ゾーラという名前よりは、「あの踊り子」というキャラがその社会では認められる。

真の名は消去され、印象的な踊り子キャラとしてそのレプリカントはロサンジェルスで生きており、皮肉なことにそのキャラ設定の証拠から、ゾーラ/踊り子はハリソン・フォードに殺される。


■弱さの概念化以前の、戦い

前回(差別してはいけないというポリティカル・コレクトネスが、弱さの実像を覆い隠す)引用したスピヴァク『サバルタンは語ることができるか』では、インドの最下層の男たちの妻たちには名前が与えられておらず、夫が罪を犯し処刑される際に、その名もなき妻たちも同時に処刑される慣習があることが指摘されている。

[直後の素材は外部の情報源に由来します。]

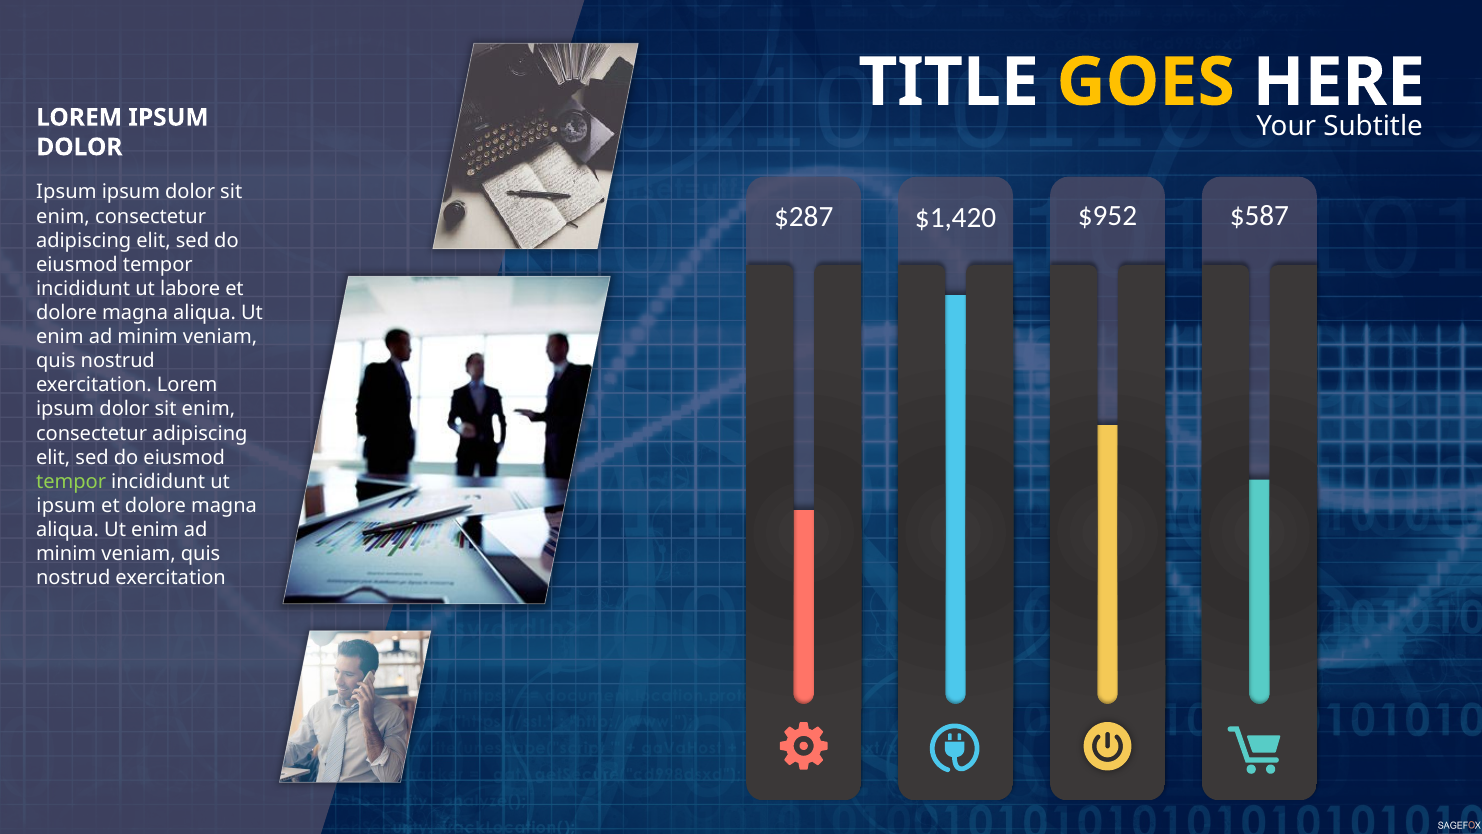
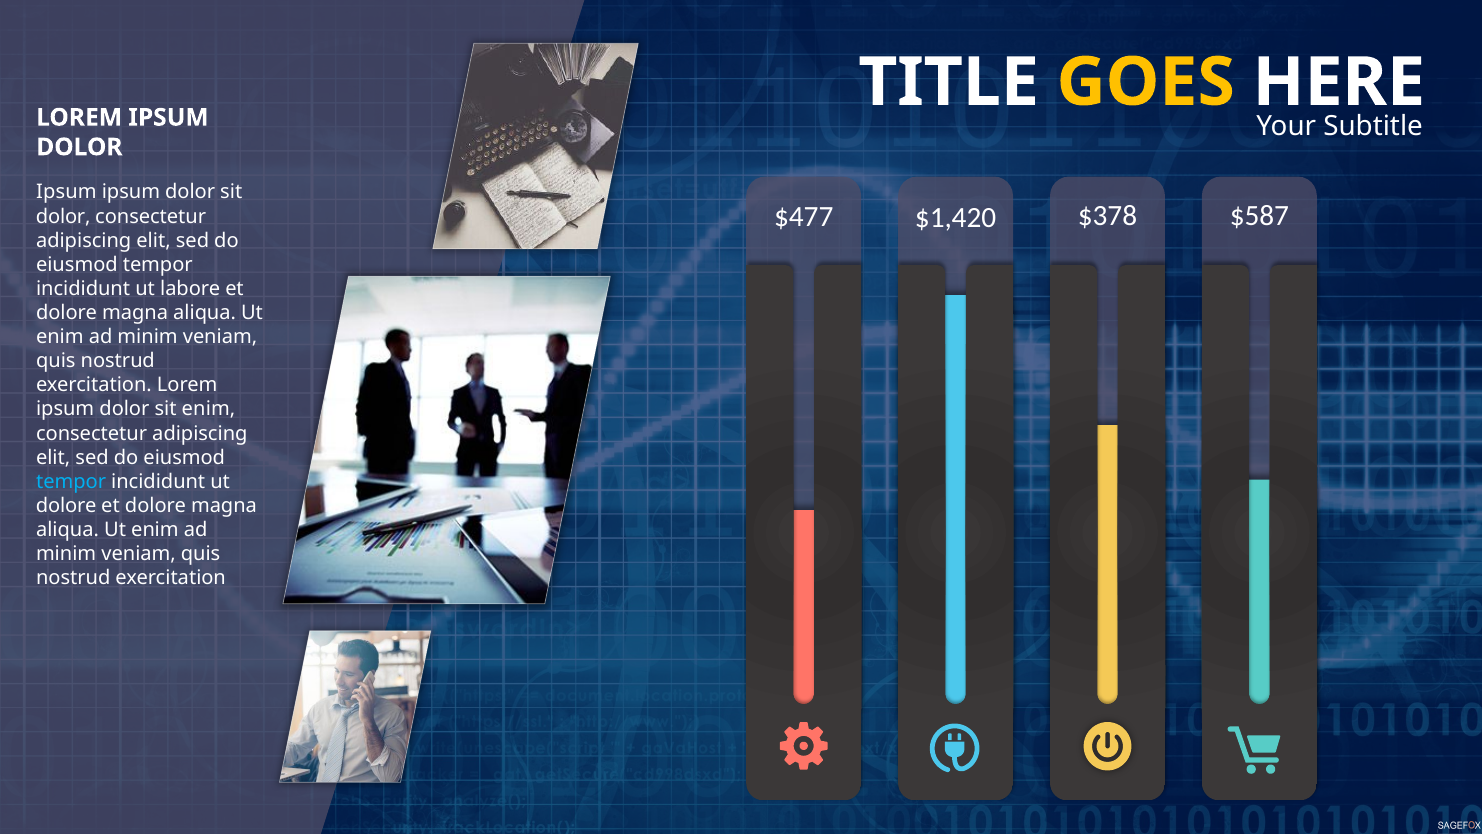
$287: $287 -> $477
$952: $952 -> $378
enim at (63, 216): enim -> dolor
tempor at (71, 482) colour: light green -> light blue
ipsum at (66, 506): ipsum -> dolore
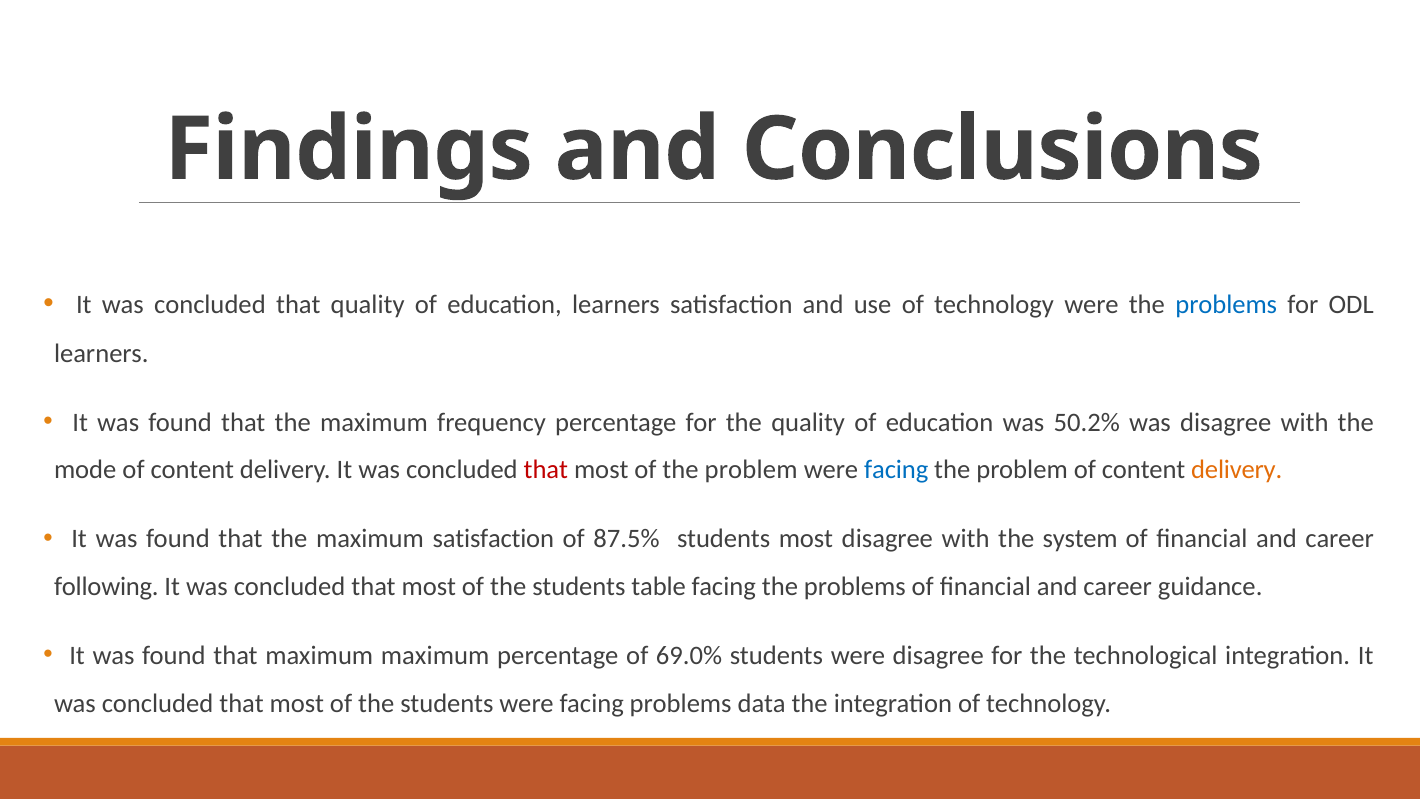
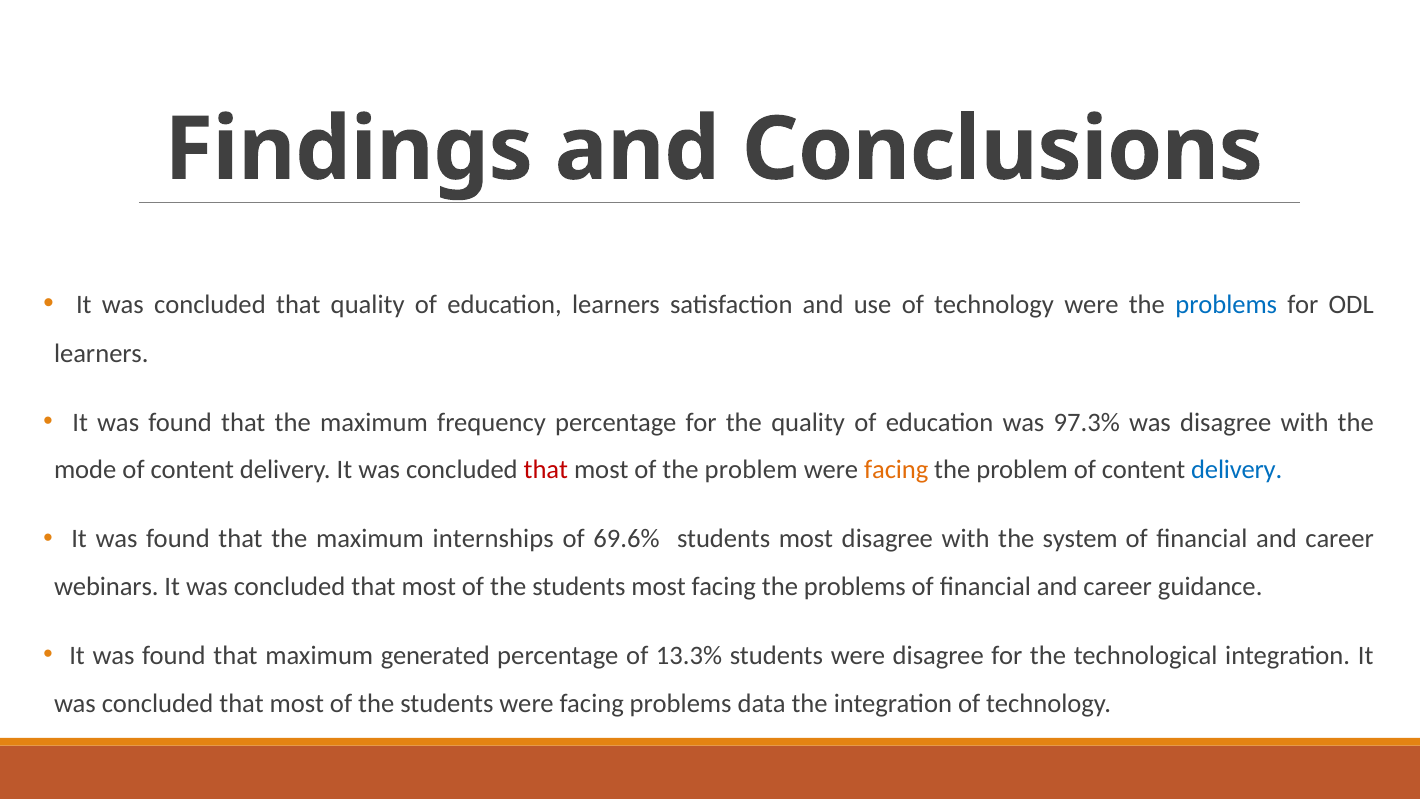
50.2%: 50.2% -> 97.3%
facing at (896, 470) colour: blue -> orange
delivery at (1237, 470) colour: orange -> blue
maximum satisfaction: satisfaction -> internships
87.5%: 87.5% -> 69.6%
following: following -> webinars
the students table: table -> most
maximum maximum: maximum -> generated
69.0%: 69.0% -> 13.3%
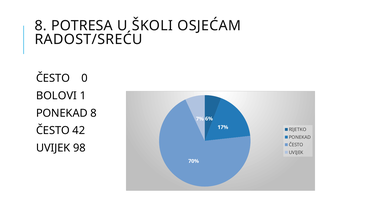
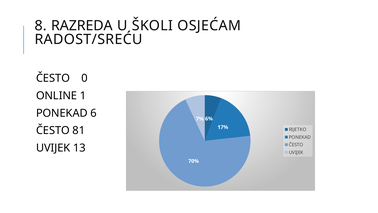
POTRESA: POTRESA -> RAZREDA
BOLOVI: BOLOVI -> ONLINE
PONEKAD 8: 8 -> 6
42: 42 -> 81
98: 98 -> 13
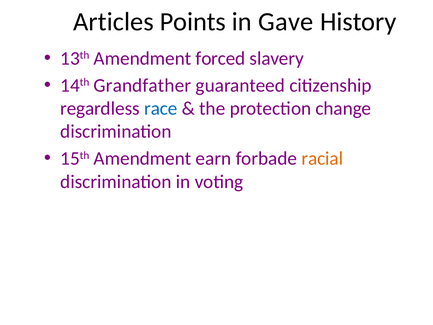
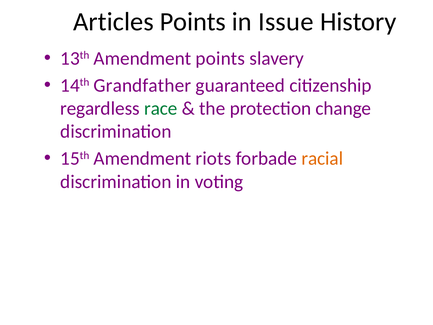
Gave: Gave -> Issue
Amendment forced: forced -> points
race colour: blue -> green
earn: earn -> riots
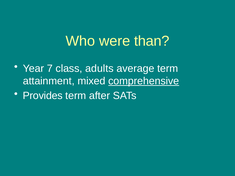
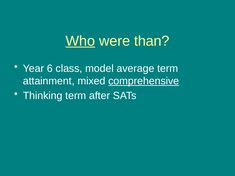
Who underline: none -> present
7: 7 -> 6
adults: adults -> model
Provides: Provides -> Thinking
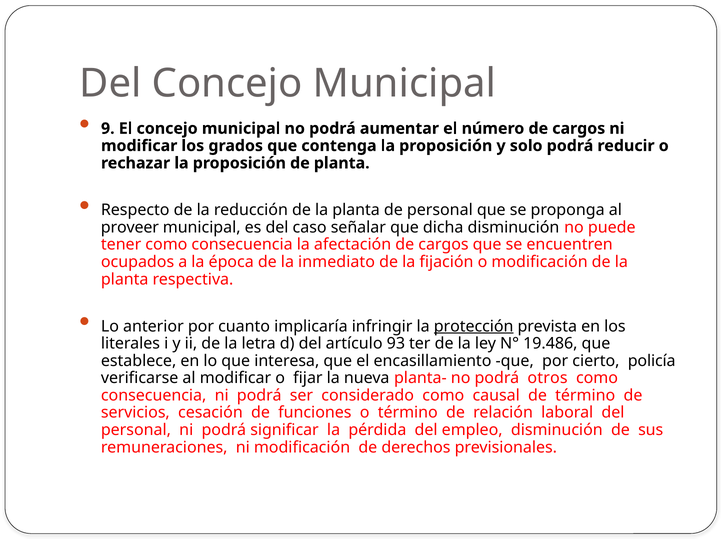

インドの最下層の妻たちが、社会に溶け込むために、反抗することはできず、また自分の名の捨象を選ぶこともない。それは結果として忘れられ、夫の付随物として扱われる。

レプリカントを便利な労働者/物として扱う人間は、人間社会内に紛れ込みたい欲望をもつレプリカントを、ブレードランナーを雇用して排除する。ここには、アンチ差別的ポリティカルコレクトネス議論は背景化されている。

社会に紛れ込みたいレプリカント、それを排除したい権力、権力に雇用されながらもレプリカントを愛するブレードランナー、そんなキャラたちが、うどんを食べたり眼の光彩を検査したり雨の中戦ったりしながら、ベタなコミュニケーションを繰り広げる。

弱さの実像は、弱さを概念化(レプリカントだったりひきこもりだったり虐待サバイバーだったり、その他多くのマイノリティ)する前の、戦いと無名と諦めと許し等々の中に潜んでいる。